One in 5 Americans — roughly 45 million adults — smoke,1
and close to 40% are women. Estimates indicate that 1 in 10 pregnant mothers smoke cigarettes, which is a rate far higher than the 1% goal proposed by Healthy People 2010.2
Smoking during pregnancy has been identified as the single most preventable cause of illness and death among mothers and infants.3
This behaviour has been linked to many deleterious effects that put the newborn at increased risk for adverse health outcomes. For example, maternal smoking during pregnancy is dose-dependently associated with low birth weight and reduced growth of the fetal head,4
the harbingers of impaired cognition that could help explain the observed associations between prenatal cigarette smoke exposure (PCSE) and increased risks for attention-deficit hyperactivity disorder, antisocial behaviours and neurocognitive deficits in the offspring (see Neuman and colleagues5
for a list of references). However, the mechanisms underlying such long-term effects in the offspring have been difficult to establish, likely because of the confounding effects of many genetic, epigenetic, developmental and environmental factors, whose combined actions help train these associations. Our goal is not to present a comprehensive review of these factors and associations but to focus on the type of disruptive behaviours categorized as conduct disorders.
Conduct disorders encompass a group of aggressive and nonaggressive behavioural and emotional syndromes in children and adolescents who have difficulty following rules and behaving in socially acceptable ways.
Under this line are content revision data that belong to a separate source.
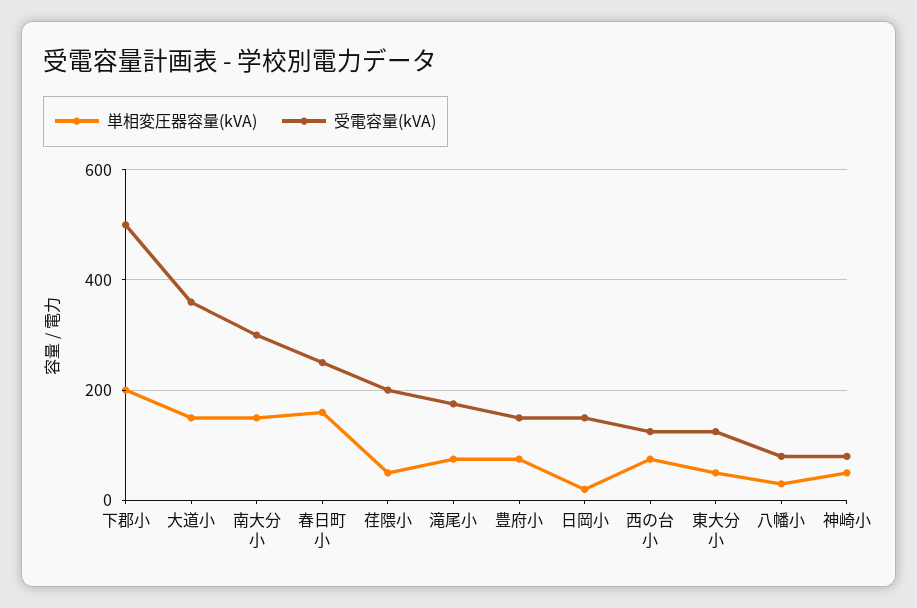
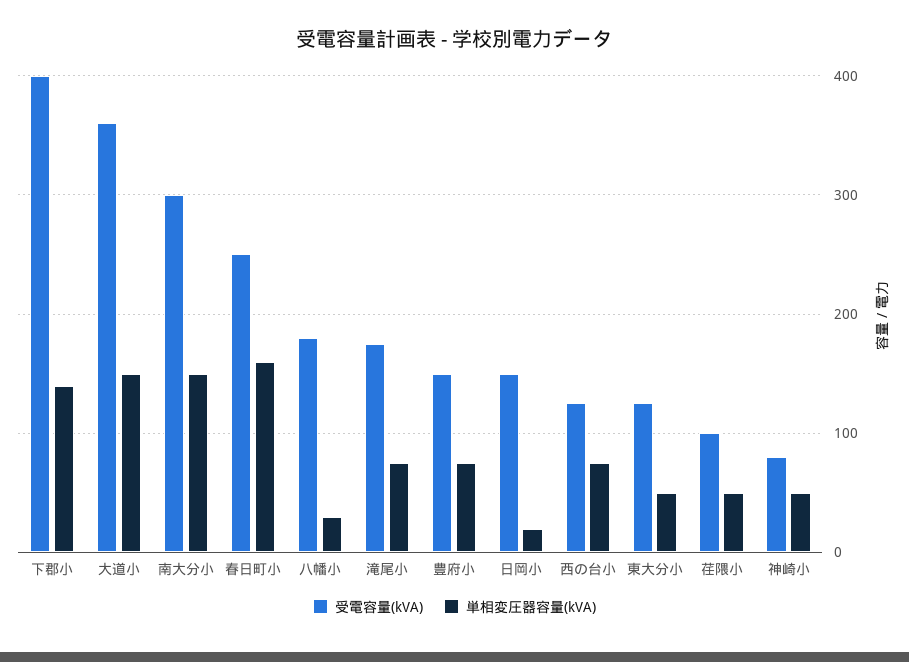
  {
    "単相変圧器容量(kVA)": {
-     "下郡小": 200,
+     "下郡小": 140,
      "大道小": 150,
      "南大分小": 150,
      "春日町小": 160,
      "荏隈小": 50,
      "滝尾小": 80,
      "豊府小": 80,
      "日岡小": 20,
      "西の台小": 80,
      "東大分小": 50,
      "八幡小": 30,
      "神崎小": 50
    },
    "受電容量(kVA)": {
-     "下郡小": 500,
+     "下郡小": 400,
      "大道小": 360,
      "南大分小": 300,
      "春日町小": 250,
-     "荏隈小": 200,
+     "荏隈小": 100,
      "滝尾小": 180,
      "豊府小": 150,
      "日岡小": 150,
      "西の台小": 130,
      "東大分小": 130,
-     "八幡小": 80,
+     "八幡小": 180,
      "神崎小": 80
    }
  }

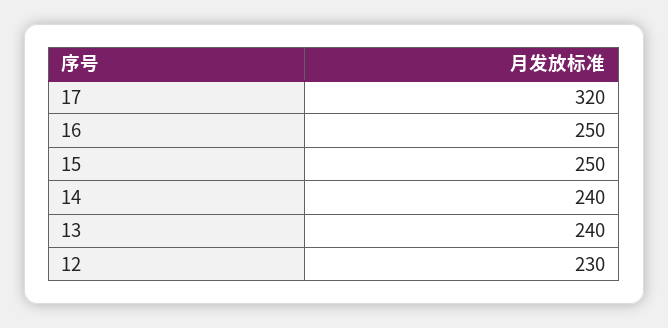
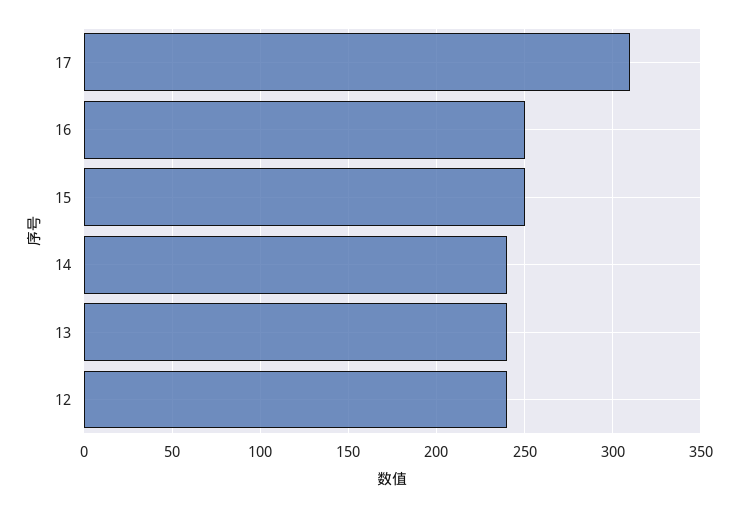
  {
-   "17": 320,
+   "17": 310,
    "16": 250,
    "15": 250,
    "14": 240,
    "13": 240,
-   "12": 230
+   "12": 240
  }

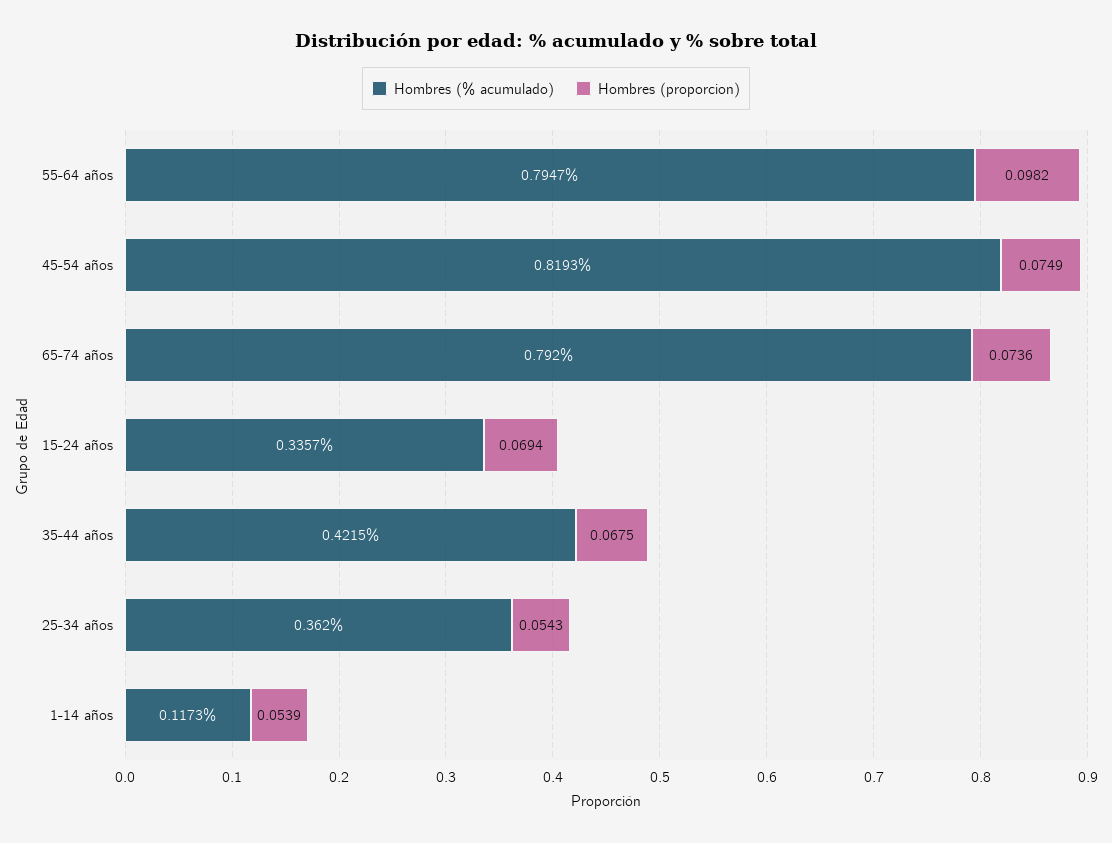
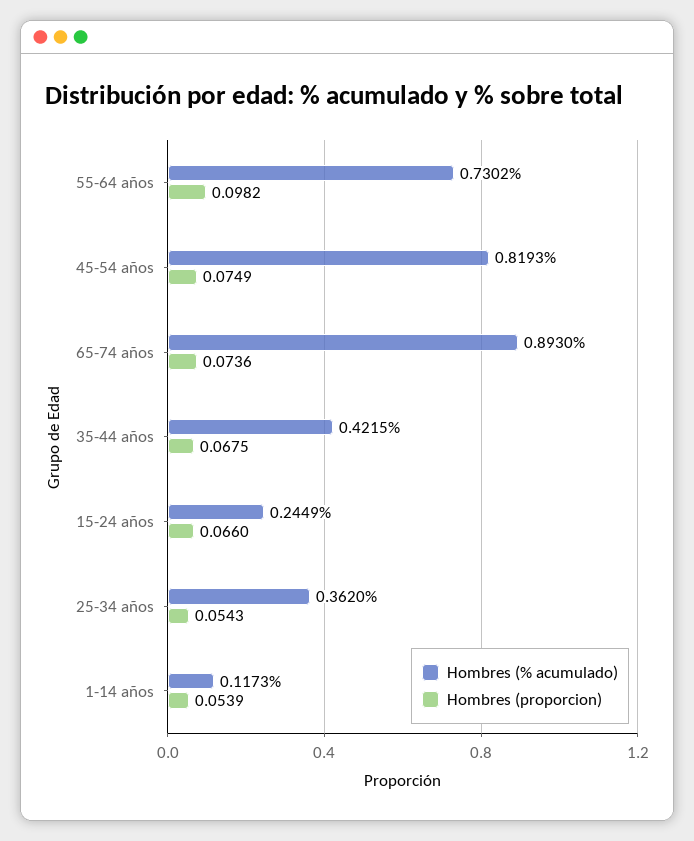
  {
    "Hombres (% acumulado)": {
-     "55-64 años": 0.7947,
+     "55-64 años": 0.7302,
      "45-54 años": 0.8193,
-     "65-74 años": 0.792,
+     "65-74 años": 0.893,
-     "15-24 años": 0.3357,
+     "15-24 años": 0.2449,
      "35-44 años": 0.4215,
      "25-34 años": 0.362,
      "1-14 años": 0.1173
    },
    "Hombres (proporcion)": {
      "55-64 años": 0.0982,
      "45-54 años": 0.0749,
      "65-74 años": 0.0736,
-     "15-24 años": 0.0694,
+     "15-24 años": 0.066,
      "35-44 años": 0.0675,
      "25-34 años": 0.0543,
      "1-14 años": 0.0539
    }
  }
These disorders affect between 3% and 8% of preadolescent and adolescent boys and are more common in boys than in girls.6
According to some estimates, smoking during early pregnancy may account for up to 25% of externalizing (aggressive) behaviours, which include conduct disorders.6
In the past 15 years, numerous epidemiologic surveys have documented robust links between PCSE and externalizing conduct disorders.7–17
An association with aggressive behaviours was also suggested by a large longitudinal Danish study that found that maternal smoking predicted persistent criminal outcome in male offspring even after correcting for parental characteristics or perinatal complications.18
Collectively, the specificity of these effects and their timing strongly suggest that maternal smoking may contribute to the development of conduct disorders including aggressive behaviours, a hypothesis that is supported by preclinical studies.19
Disturbingly, the association could be self-perpetuating because PCSE appears to be a risk factor for nicotine dependence later in life,20
and a childhood history of conduct disorder may be a risk factor for maternal smoking during pregnancy.21
Indeed, it is possible that a significant overlap exists between the genes that confer vulnerability to conduct disorders and those that modulate smoking behaviours.
The challenging issue is to determine whether exposure to tobacco smoke while in utero can cause antisocial behaviours or whether it merely indicates the presence of other risk factors (e.g., common genetic vulnerabilities, postnatal exposure to cigarette smoke) that modulate or lead to this class of psychiatric disorders in the offspring. Included among these factors are a mother's subsequent smoking habits,22
a mother's history of antisocial behaviour17,23
and depression symptoms17
and the family's socioeconomic status10,17
or loading for alcohol dependence.24
Moreover, in one study correcting for parental depression and antisocial behaviour, general heritable influences and social deprivation virtually obliterated the association between PCSE and conduct disorders.17
Nonetheless, such negative findings do not rule out the contribution of an interaction between a specific gene(s) (not properly represented in the study's cohort), environment (smoke exposures) and development. Indeed, just as cannabis use in adolescence appears to modulate the risk for the later development of schizophreniform symptoms only in those with a specific genetic vulnerability (i.e., carriers of Val allele at the catechol-O
-methyltransferase [COMT] locus),25
it is conceivable, according to the cumulative data, that PCSE may add significantly to the risk of later developing conduct disorders only in carriers of a specific genetic vulnerability, such as the low monoamine oxidase A (MAOA) expressing allele.